**Assignment**
State, as one number, how many lines in these records hold "Statut".

**Provided information**
[Start of section]

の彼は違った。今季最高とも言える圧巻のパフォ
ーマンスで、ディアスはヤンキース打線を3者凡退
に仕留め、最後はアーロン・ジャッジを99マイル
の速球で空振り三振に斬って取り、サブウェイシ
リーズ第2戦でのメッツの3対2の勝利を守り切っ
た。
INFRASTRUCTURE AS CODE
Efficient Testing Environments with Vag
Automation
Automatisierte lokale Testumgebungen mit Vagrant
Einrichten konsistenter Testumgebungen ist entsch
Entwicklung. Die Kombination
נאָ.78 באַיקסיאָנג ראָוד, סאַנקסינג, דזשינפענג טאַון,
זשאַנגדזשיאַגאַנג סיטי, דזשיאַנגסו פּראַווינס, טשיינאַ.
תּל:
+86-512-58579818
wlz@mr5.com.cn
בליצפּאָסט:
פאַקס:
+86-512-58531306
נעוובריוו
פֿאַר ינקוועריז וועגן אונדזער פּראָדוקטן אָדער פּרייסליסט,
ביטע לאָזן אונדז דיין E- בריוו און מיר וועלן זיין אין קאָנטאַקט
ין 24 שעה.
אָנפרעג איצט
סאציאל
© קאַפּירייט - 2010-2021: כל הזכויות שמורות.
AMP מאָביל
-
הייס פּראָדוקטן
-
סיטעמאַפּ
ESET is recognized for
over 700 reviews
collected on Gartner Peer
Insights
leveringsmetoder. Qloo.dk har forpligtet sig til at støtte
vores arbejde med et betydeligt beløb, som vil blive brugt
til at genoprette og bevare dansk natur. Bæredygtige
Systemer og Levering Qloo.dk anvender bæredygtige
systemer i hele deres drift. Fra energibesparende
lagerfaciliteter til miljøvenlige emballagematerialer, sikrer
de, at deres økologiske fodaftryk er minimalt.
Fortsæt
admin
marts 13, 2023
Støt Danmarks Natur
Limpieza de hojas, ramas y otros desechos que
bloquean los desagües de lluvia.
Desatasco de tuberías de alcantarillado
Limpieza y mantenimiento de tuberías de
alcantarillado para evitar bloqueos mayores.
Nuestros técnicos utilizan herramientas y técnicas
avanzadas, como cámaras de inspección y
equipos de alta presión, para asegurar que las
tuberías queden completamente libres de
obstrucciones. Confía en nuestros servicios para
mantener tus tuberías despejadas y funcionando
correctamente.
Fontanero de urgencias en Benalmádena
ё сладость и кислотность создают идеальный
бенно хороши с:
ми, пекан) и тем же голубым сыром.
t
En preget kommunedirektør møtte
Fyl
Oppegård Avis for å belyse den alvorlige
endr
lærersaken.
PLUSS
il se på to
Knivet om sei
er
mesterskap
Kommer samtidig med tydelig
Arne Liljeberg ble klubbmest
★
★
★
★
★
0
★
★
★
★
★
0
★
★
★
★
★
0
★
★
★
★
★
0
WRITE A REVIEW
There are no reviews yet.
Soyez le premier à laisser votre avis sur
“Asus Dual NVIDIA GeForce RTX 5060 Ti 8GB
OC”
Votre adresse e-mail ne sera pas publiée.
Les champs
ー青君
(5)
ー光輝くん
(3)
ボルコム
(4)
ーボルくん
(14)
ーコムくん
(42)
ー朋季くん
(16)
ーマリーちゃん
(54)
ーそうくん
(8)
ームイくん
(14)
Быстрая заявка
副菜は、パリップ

[End of section]
[Start of section]

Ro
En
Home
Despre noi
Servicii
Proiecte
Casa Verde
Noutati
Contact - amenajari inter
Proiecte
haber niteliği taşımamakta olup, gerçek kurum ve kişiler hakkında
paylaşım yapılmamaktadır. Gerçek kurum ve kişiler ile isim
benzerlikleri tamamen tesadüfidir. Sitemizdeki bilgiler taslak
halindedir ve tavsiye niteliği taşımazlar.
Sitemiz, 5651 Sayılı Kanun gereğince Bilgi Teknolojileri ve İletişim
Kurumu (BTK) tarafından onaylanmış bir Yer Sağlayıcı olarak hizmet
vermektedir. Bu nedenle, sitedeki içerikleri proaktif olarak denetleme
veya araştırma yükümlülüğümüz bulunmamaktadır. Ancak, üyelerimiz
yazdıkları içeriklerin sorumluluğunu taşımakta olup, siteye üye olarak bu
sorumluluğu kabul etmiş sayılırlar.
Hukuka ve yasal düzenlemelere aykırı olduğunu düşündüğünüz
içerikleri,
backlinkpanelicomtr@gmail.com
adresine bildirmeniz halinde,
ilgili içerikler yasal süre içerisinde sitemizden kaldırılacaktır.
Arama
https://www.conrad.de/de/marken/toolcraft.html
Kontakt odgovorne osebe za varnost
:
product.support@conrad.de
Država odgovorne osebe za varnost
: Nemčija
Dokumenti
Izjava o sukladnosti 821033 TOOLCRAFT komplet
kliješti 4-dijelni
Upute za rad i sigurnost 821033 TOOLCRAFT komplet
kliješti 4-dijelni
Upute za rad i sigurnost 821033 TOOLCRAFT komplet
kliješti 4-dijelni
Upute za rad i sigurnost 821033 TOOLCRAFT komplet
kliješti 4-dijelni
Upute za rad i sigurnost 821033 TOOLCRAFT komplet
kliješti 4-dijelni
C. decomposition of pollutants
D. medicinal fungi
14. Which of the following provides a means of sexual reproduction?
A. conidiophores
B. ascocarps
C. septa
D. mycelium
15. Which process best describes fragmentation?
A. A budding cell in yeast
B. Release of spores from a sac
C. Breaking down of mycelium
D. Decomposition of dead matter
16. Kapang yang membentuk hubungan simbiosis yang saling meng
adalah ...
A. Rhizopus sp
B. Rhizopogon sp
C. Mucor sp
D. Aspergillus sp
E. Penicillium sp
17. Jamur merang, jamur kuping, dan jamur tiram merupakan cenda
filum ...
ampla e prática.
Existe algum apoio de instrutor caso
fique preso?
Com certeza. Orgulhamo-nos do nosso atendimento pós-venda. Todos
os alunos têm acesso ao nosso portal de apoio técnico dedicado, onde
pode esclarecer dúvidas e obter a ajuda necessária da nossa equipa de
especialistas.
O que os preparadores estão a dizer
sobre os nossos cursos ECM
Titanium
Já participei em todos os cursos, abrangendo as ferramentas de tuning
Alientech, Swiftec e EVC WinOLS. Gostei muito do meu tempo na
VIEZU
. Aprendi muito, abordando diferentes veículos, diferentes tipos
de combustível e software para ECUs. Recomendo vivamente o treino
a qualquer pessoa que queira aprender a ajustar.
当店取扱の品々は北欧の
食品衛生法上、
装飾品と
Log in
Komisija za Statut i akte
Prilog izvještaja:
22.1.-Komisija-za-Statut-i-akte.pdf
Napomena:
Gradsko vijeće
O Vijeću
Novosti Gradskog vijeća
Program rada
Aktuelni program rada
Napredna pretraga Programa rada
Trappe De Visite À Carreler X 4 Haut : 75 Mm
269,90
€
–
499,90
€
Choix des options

[End of section]

**Task solution**
2